Membludak! Ribuan Jemaah Padati Salat Id Muhammadiyah di UM Kuningan

KUNINGANSATU.COM,- Ribuan jemaah memadati pelaksanaan Salat Idul Fitri 1447 Hijriah yang digelar Muhammadiyah di Kabupaten Kuningan, Jumat (20/3/2026). Pusat kegiatan yang berlangsung di Masjid Jami’ Nuroh Binti Sholih Al-Mudafi’i Kampus 1 Universitas Muhammadiyah Kuningan (UM Kuningan) bahkan meluber hingga ke area sekitar kampus.
Pelaksanaan salat Id tahun ini digelar di dua titik, yakni di Kampus UM Kuningan dan Lapangan Sepak Bola Desa Putaraja, Kecamatan Maleber.
Ketua Pimpinan Daerah Muhammadiyah (PDM) Kuningan, Ustaz Dadan Rohmatun Ramdan, mengatakan pelaksanaan di dua lokasi dilakukan untuk mengakomodasi tingginya minat masyarakat.
“Alhamdulillah, bukan hanya warga Muhammadiyah saja, tetapi masyarakat umum juga sangat antusias mengikuti salat Id di sini. Bahkan tadi kami mendapat kabar masih ada jemaah yang belum sampai karena kemacetan,” ujarnya.
Ia berharap ke depan penyelenggaraan dapat lebih optimal dalam menampung jemaah. Dadan juga menekankan pentingnya menjaga persatuan di tengah perbedaan penentuan Hari Raya Idul Fitri.
“Perbedaan itu hal yang lumrah. Yang terpenting kita tetap menjaga persatuan, kesatuan, dan kerukunan umat,” katanya.

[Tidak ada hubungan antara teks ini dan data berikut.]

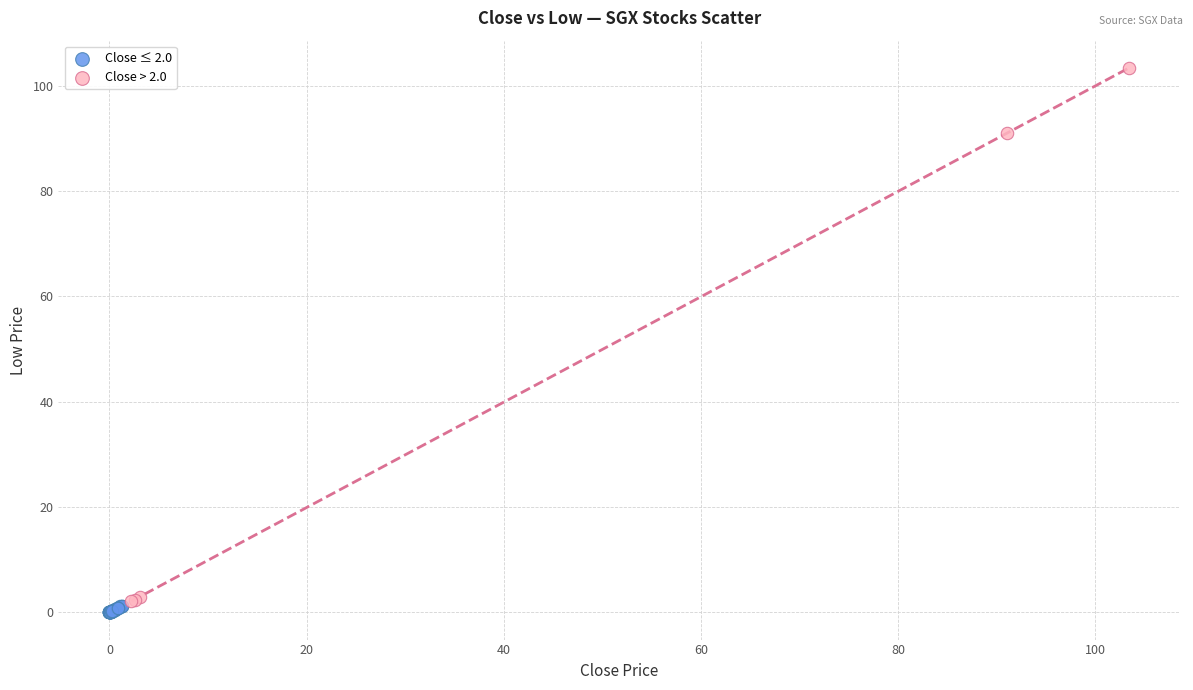

Which series reaches the maximum Y coordinate?

Close > 2.0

Sementara itu, Rektor UM Kuningan, Dr. apt Wawang Anwarudin, M.Sc., selaku tuan rumah, mengaku bersyukur sekaligus bangga kampusnya kembali dipercaya menjadi lokasi pelaksanaan salat Id.
“Antusiasme masyarakat luar biasa. Ini menunjukkan kepercayaan masyarakat kepada UM Kuningan sebagai tempat pelaksanaan salat Id,” ucapnya.

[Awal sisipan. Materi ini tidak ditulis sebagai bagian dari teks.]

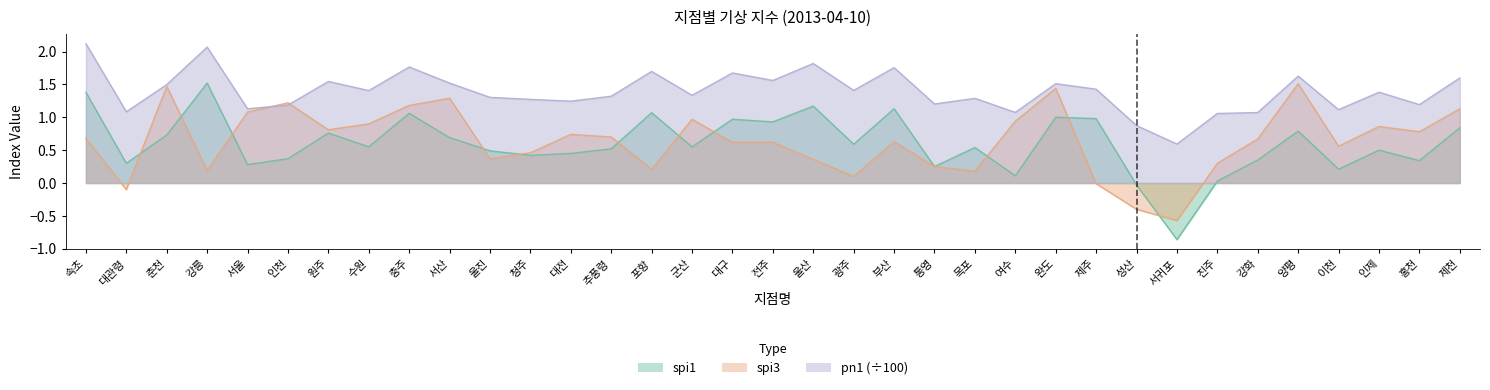

List the series in order of their peak value, lowest first.

spi3, spi1, pn1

Namun demikian, ia juga menyampaikan permohonan maaf atas keterbatasan fasilitas, khususnya lahan parkir yang belum mampu menampung seluruh jemaah.
Panitia sebenarnya telah menyiapkan sejumlah titik parkir, mulai dari area kampus, kompleks SMK Muhammadiyah 2 Kuningan, bahu jalan, hingga perumahan dosen. Meski begitu, jumlah jemaah yang diperkirakan mencapai 5.000 hingga 6.000 orang membuat kapasitas yang tersedia tidak mencukupi.

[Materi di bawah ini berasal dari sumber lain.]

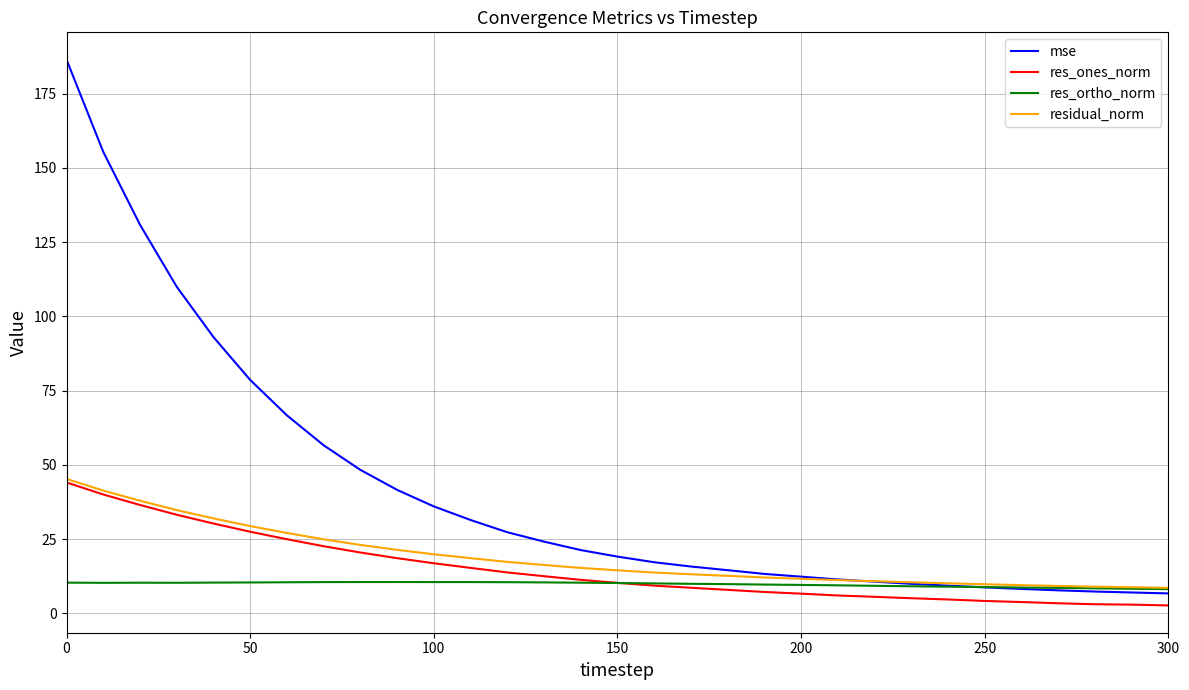

What is the maximum value for res_ones_norm?

44.1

“Kami sudah melakukan perluasan area salat hingga ke sekitar TK Lab School, tetapi masih ada kendala, terutama di lahan yang belum siap karena kondisi tanah basah,” jelasnya.
Ke depan, pihak kampus berencana melakukan pengembangan fasilitas, termasuk perluasan area dan pembangunan sarana prasarana pendukung, agar dapat menampung lebih banyak jemaah.
Selain itu, Wawang juga mengajak masyarakat untuk menyikapi perbedaan penentuan Idul Fitri dengan bijak.
“Perbedaan ini jangan menjadi perpecahan, tapi justru menjadi kekuatan untuk mempererat persatuan umat,” tuturnya.
Usai pelaksanaan salat Id, jemaah umumnya kembali ke rumah masing-masing untuk bersilaturahmi bersama keluarga dan kerabat, sebagaimana tradisi yang berlangsung setiap Hari Raya Idul Fitri.